- _PROBLEM DETAILS_
The records that follow are to be given again exactly. Do not carry over any image.

━━━━━ EXTRACTED MATERIAL ━━━━━

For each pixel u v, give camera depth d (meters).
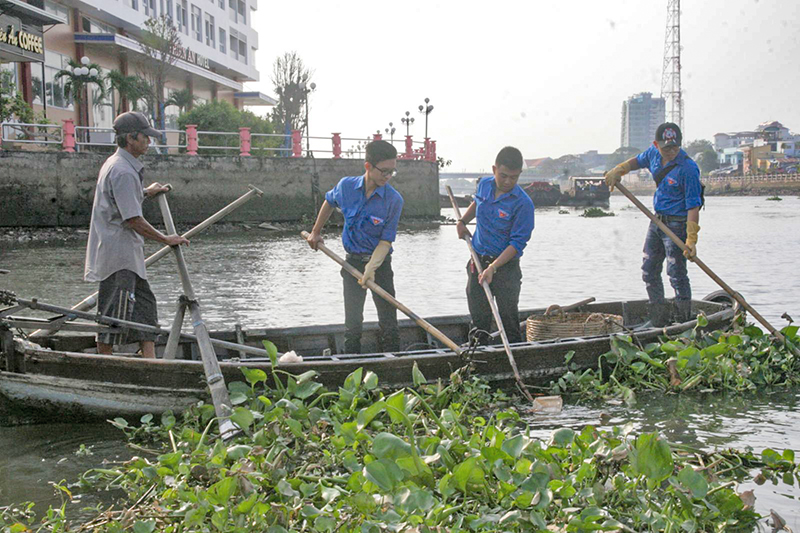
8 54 22.12
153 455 4.76
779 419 5.46
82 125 29.09
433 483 3.76
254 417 4.38
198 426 5.07
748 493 3.77
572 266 15.62
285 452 4.24
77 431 5.22
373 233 6.25
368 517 3.41
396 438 3.86
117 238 5.53
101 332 5.50
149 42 29.81
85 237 21.14
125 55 31.64
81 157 21.84
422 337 7.49
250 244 20.36
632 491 3.80
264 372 5.13
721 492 3.72
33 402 5.17
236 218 25.08
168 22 30.67
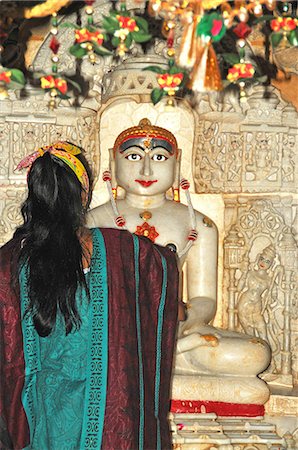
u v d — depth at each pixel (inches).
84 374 125.8
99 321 125.7
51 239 125.0
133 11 210.1
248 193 216.1
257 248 215.8
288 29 154.6
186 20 131.4
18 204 211.2
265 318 214.5
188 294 207.8
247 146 215.6
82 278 124.6
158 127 204.7
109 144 214.1
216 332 197.5
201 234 207.2
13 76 162.2
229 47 211.6
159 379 134.0
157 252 134.6
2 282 125.8
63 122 212.4
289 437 198.7
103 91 209.8
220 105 213.8
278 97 215.8
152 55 205.3
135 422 126.7
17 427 127.3
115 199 208.5
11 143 210.4
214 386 189.8
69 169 131.6
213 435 184.1
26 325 126.0
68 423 124.8
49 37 209.6
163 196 208.8
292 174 216.2
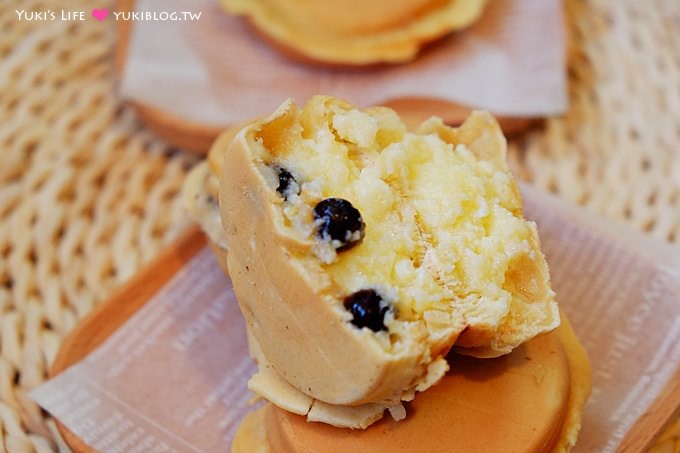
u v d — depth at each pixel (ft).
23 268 1.18
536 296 0.94
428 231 0.94
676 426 1.03
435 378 0.90
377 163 0.95
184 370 1.08
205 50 1.39
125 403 1.06
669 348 1.07
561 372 0.97
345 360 0.88
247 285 0.93
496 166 0.98
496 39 1.40
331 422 0.94
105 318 1.10
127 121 1.35
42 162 1.28
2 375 1.09
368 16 1.38
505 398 0.95
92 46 1.41
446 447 0.93
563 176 1.28
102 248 1.22
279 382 0.96
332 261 0.90
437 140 0.98
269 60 1.40
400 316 0.90
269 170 0.91
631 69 1.39
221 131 1.30
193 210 1.10
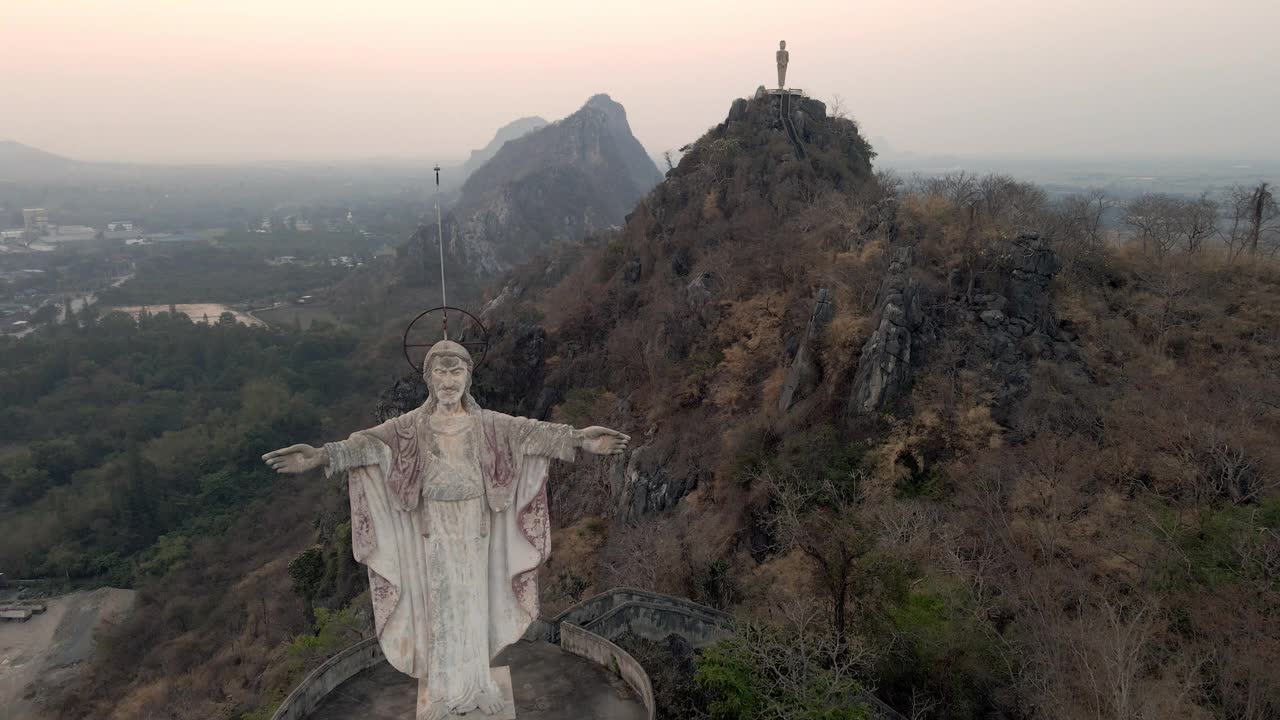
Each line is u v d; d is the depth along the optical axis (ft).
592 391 261.24
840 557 114.62
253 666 241.14
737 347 213.66
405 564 61.41
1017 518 130.00
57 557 342.44
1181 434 137.80
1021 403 161.48
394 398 306.96
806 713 86.53
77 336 614.75
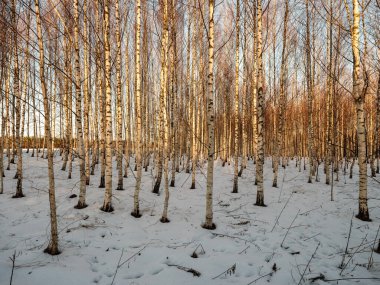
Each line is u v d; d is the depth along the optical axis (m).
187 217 6.81
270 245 5.16
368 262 4.43
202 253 4.75
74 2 6.79
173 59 8.72
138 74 6.96
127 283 3.71
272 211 7.52
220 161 19.08
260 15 7.87
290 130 22.33
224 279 3.87
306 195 9.68
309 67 12.27
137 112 6.95
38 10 4.29
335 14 9.38
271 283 3.78
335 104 10.29
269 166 17.72
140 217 6.68
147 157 14.66
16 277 3.57
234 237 5.48
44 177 11.01
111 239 5.27
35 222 5.98
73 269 3.96
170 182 11.41
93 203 7.48
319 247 5.09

━━━━━

- _RESULT_
For each pixel u v, give camera depth d (meters).
8 54 22.12
153 455 4.76
779 419 5.46
82 125 29.09
433 483 3.76
254 417 4.38
198 426 5.07
748 493 3.77
572 266 15.62
285 452 4.24
77 431 5.22
373 233 6.25
368 517 3.41
396 438 3.86
117 238 5.53
101 332 5.50
149 42 29.81
85 237 21.14
125 55 31.64
81 157 21.84
422 337 7.49
250 244 20.36
632 491 3.80
264 372 5.13
721 492 3.72
33 402 5.17
236 218 25.08
168 22 30.67
u v d — depth at each pixel (inches).
84 374 125.8
99 321 125.7
51 239 125.0
133 11 210.1
248 193 216.1
257 248 215.8
288 29 154.6
186 20 131.4
18 204 211.2
265 318 214.5
188 294 207.8
247 146 215.6
82 278 124.6
158 127 204.7
109 144 214.1
216 332 197.5
201 234 207.2
13 76 162.2
229 47 211.6
159 379 134.0
157 252 134.6
2 282 125.8
63 122 212.4
289 437 198.7
103 91 209.8
220 105 213.8
278 97 215.8
152 55 205.3
135 422 126.7
17 427 127.3
115 199 208.5
11 143 210.4
214 386 189.8
69 169 131.6
213 435 184.1
26 325 126.0
68 423 124.8
49 37 209.6
163 196 208.8
292 174 216.2
u v d — depth at each pixel (ft).
23 268 1.18
536 296 0.94
428 231 0.94
676 426 1.03
435 378 0.90
377 163 0.95
184 370 1.08
205 50 1.39
125 403 1.06
669 348 1.07
561 372 0.97
345 360 0.88
247 285 0.93
496 166 0.98
496 39 1.40
331 422 0.94
105 318 1.10
127 121 1.35
42 162 1.28
2 375 1.09
368 16 1.38
505 398 0.95
92 46 1.41
446 447 0.93
563 176 1.28
102 248 1.22
279 382 0.96
332 261 0.90
437 140 0.98
269 60 1.40
400 316 0.90
269 170 0.91
631 69 1.39
221 131 1.30
193 210 1.10
Each line is u v d; d is the depth along the optical axis (ft).
592 391 261.24
840 557 114.62
253 666 241.14
737 347 213.66
405 564 61.41
1017 518 130.00
57 557 342.44
1181 434 137.80
1021 403 161.48
394 398 306.96
806 713 86.53
77 336 614.75
Each line is u v d; d is the depth along the optical axis (m).
187 217 6.81
270 245 5.16
368 262 4.43
202 253 4.75
74 2 6.79
173 59 8.72
138 74 6.96
127 283 3.71
272 211 7.52
220 161 19.08
260 15 7.87
290 130 22.33
224 279 3.87
306 195 9.68
309 67 12.27
137 112 6.95
38 10 4.29
335 14 9.38
271 283 3.78
335 104 10.29
269 166 17.72
140 217 6.68
147 157 14.66
16 277 3.57
234 237 5.48
44 177 11.01
111 239 5.27
35 222 5.98
73 269 3.96
170 182 11.41
93 203 7.48
319 247 5.09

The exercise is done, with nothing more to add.